# [Activity]
Word for word, write the records out again, but omit each picture.

# [Stored data]

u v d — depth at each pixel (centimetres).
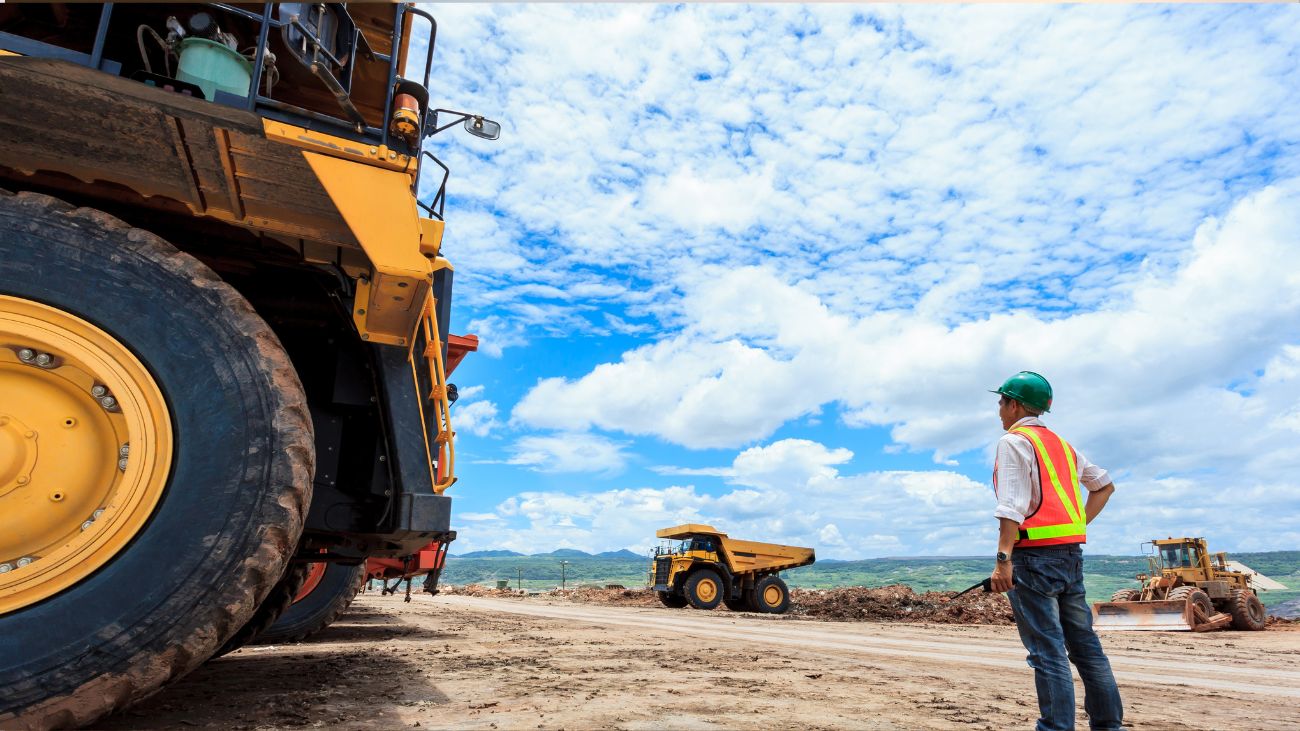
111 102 309
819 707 393
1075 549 288
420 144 377
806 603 2758
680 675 509
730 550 2580
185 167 350
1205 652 1149
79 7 374
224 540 293
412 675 468
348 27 405
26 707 255
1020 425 312
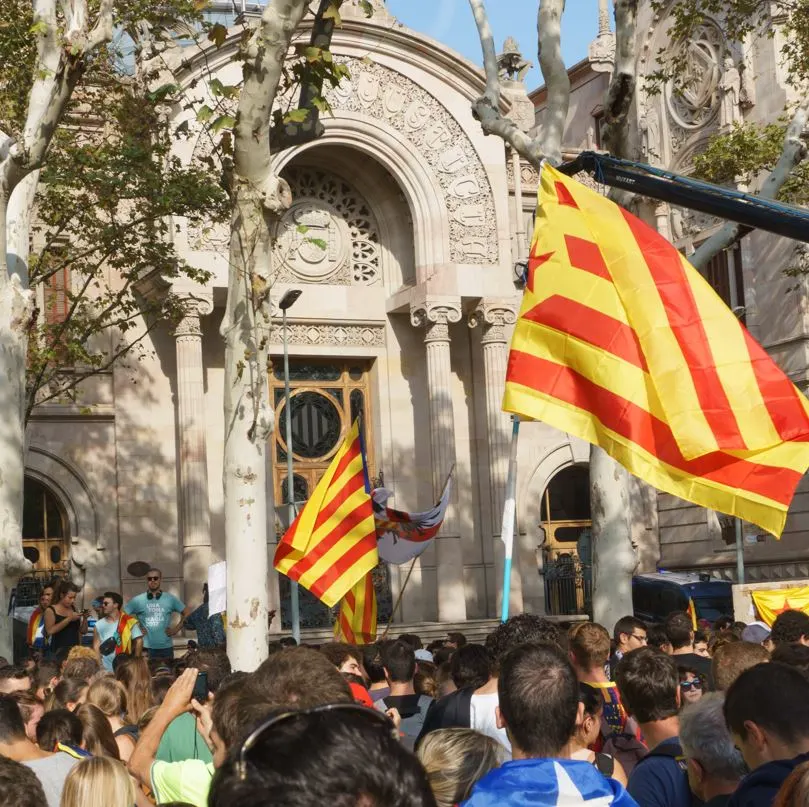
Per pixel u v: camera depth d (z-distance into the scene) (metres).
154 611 23.98
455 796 5.35
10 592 17.03
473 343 40.16
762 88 39.69
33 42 21.91
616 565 17.53
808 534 38.38
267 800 2.39
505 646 8.13
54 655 18.14
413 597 38.66
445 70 38.50
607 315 9.41
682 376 9.19
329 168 39.72
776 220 8.99
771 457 9.05
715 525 40.91
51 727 7.77
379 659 12.37
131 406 36.44
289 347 39.06
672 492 9.12
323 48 14.01
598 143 46.19
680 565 41.94
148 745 6.96
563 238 9.65
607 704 8.27
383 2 37.97
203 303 35.16
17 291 16.81
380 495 21.06
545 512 41.59
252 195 13.78
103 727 7.95
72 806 5.58
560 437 40.88
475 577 39.12
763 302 40.12
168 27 25.39
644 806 6.16
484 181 38.72
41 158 16.02
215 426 37.56
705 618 35.28
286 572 15.15
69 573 35.91
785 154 18.17
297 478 39.22
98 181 26.64
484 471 39.56
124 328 29.08
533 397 9.46
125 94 26.92
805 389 38.75
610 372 9.31
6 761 4.65
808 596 18.09
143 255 28.42
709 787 5.73
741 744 5.02
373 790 2.45
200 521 34.97
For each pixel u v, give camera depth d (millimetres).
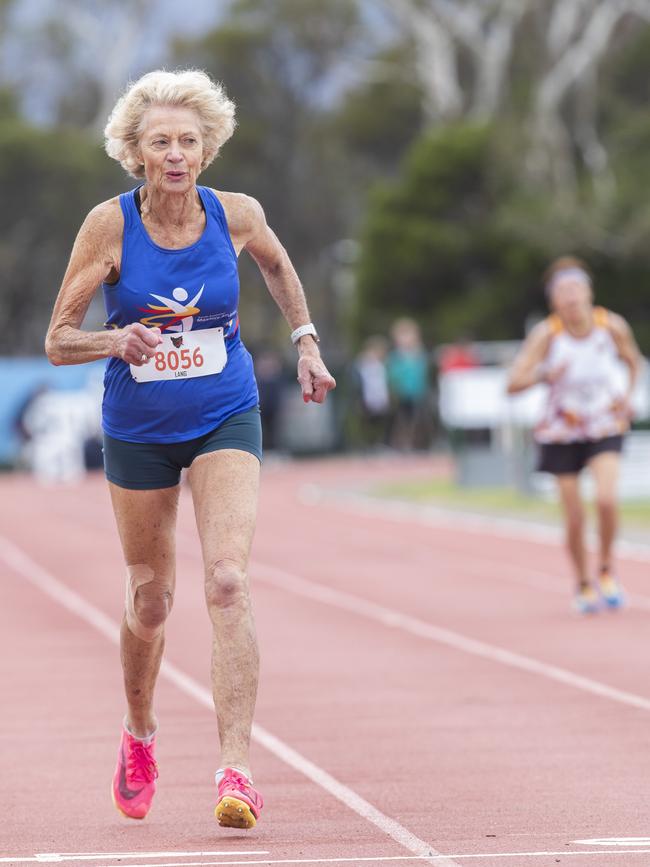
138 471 12039
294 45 153125
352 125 148750
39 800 13789
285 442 77125
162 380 11930
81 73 157375
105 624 27016
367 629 25406
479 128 101250
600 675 20312
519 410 49938
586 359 25875
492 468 54156
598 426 26094
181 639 24484
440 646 23344
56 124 151750
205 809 13289
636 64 127812
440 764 15008
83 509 53750
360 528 43938
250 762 15289
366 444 75000
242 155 151500
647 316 97312
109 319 12180
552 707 18125
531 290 97312
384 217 100500
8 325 140875
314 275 154875
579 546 26438
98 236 11836
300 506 51906
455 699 18828
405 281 99312
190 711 18516
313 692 19531
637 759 15008
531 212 96938
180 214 11938
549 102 117688
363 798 13516
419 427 74875
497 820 12500
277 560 36438
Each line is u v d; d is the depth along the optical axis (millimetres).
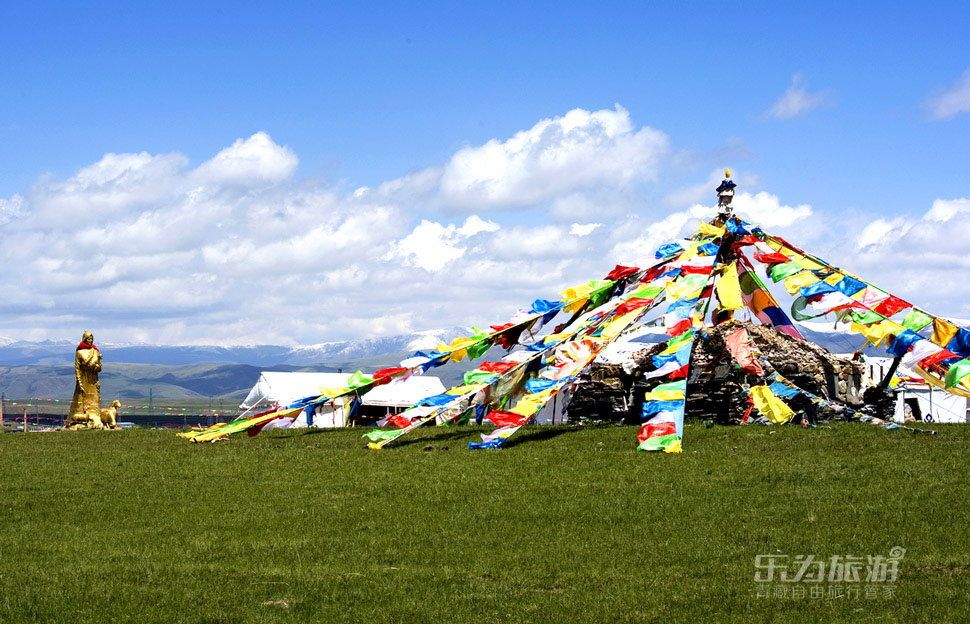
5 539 20375
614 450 29453
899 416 44344
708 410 34781
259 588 16547
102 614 15297
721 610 15086
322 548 19250
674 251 38594
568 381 33469
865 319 33906
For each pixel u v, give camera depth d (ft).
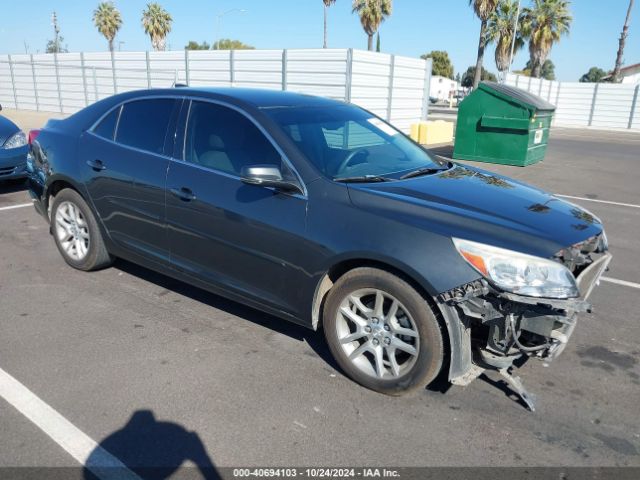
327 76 68.95
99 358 11.37
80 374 10.75
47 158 15.78
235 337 12.45
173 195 12.50
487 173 13.41
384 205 9.89
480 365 9.86
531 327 8.84
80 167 14.83
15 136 25.09
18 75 106.63
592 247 10.12
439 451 8.81
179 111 13.02
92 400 9.90
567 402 10.27
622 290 16.22
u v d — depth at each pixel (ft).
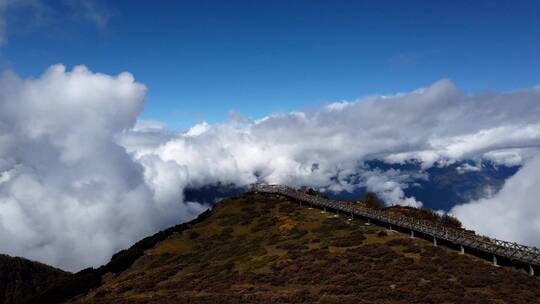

# [Problem solution]
u v d — depth at each pixel (centimetres).
111 102 309
819 707 393
1075 549 288
420 144 377
806 603 2758
680 675 509
730 550 2580
185 167 350
1205 652 1149
79 7 374
224 540 293
412 675 468
348 27 405
26 707 255
1020 425 312
Per pixel u v: camera depth d (z-distance into the scene) (metres).
154 611 23.98
455 796 5.35
10 592 17.03
473 343 40.16
762 88 39.69
33 42 21.91
616 565 17.53
808 534 38.38
267 800 2.39
505 646 8.13
54 655 18.14
413 597 38.66
445 70 38.50
607 315 9.41
682 376 9.19
329 168 39.72
776 220 8.99
771 457 9.05
715 525 40.91
51 727 7.77
379 659 12.37
131 406 36.44
289 347 39.06
672 492 9.12
323 48 14.01
598 143 46.19
680 565 41.94
148 745 6.96
563 238 9.65
607 704 8.27
383 2 37.97
203 303 35.16
17 291 16.81
380 495 21.06
545 512 41.59
252 195 13.78
103 727 7.95
72 806 5.58
560 437 40.88
475 577 39.12
763 302 40.12
168 27 25.39
644 806 6.16
484 181 38.72
41 158 16.02
215 426 37.56
705 618 35.28
286 572 15.15
69 573 35.91
785 154 18.17
297 478 39.22
98 181 26.64
484 471 39.56
124 328 29.08
533 397 9.46
125 94 26.92
805 389 38.75
610 372 9.31
6 761 4.65
808 596 18.09
143 255 28.42
709 787 5.73
741 744 5.02
373 790 2.45
200 521 34.97
For each pixel u v, give camera depth d (millimetres).
138 471 12039
294 45 153125
352 125 148750
39 800 13789
285 442 77125
162 380 11930
81 73 157375
105 624 27016
367 629 25406
479 128 101250
600 675 20312
519 410 49938
586 359 25875
492 468 54156
598 426 26094
181 639 24484
440 646 23344
56 124 151750
205 809 13289
636 64 127812
440 764 15008
83 509 53750
360 528 43938
250 762 15289
366 444 75000
242 155 151500
647 316 97312
109 319 12180
552 707 18125
531 290 97312
384 217 100500
8 325 140875
314 275 154875
579 546 26438
98 236 11836
300 506 51906
455 699 18828
405 281 99312
190 711 18516
313 692 19531
637 759 15008
531 212 96938
180 214 11938
549 102 117688
363 798 13516
419 427 74875
497 820 12500
277 560 36438
Each line is u v d; d is the depth along the optical axis (millimetres).
5 539 20375
614 450 29453
899 416 44344
708 410 34781
259 588 16547
102 614 15297
721 610 15086
322 548 19250
674 251 38594
568 381 33469
865 319 33906
For each pixel u v, give camera depth d (ft).
327 76 68.95
99 358 11.37
80 374 10.75
47 158 15.78
235 337 12.45
173 195 12.50
487 173 13.41
384 205 9.89
480 365 9.86
531 327 8.84
80 167 14.83
15 136 25.09
18 75 106.63
592 247 10.12
439 451 8.81
179 111 13.02
92 400 9.90
567 402 10.27
622 290 16.22
u v d — depth at each pixel (ft).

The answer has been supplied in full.